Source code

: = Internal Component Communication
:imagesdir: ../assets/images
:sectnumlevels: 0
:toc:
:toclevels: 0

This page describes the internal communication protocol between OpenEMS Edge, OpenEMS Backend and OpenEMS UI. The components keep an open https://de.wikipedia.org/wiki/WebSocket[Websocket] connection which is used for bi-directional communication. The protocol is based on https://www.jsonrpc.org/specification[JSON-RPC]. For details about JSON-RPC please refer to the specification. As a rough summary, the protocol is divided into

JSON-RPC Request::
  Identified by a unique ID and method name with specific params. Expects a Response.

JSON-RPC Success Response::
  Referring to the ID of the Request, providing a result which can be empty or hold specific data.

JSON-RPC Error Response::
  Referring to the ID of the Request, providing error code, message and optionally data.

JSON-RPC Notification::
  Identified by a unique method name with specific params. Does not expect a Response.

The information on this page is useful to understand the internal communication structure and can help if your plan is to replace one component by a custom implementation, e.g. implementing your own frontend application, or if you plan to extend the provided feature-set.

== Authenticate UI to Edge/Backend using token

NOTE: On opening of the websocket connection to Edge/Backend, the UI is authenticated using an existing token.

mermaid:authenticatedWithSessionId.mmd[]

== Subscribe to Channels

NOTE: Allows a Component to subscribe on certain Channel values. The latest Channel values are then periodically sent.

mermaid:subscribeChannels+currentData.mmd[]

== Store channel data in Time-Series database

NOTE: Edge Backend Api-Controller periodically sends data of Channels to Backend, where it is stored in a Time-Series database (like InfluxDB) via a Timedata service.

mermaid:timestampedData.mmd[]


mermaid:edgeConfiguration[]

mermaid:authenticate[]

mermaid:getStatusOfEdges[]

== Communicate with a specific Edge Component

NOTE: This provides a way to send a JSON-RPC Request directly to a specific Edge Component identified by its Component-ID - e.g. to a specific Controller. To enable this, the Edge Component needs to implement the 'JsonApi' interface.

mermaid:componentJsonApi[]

● ● ● ●

Looking at the entries above, say how many lines contain the word "mermaid". Nothing but the number is needed.

7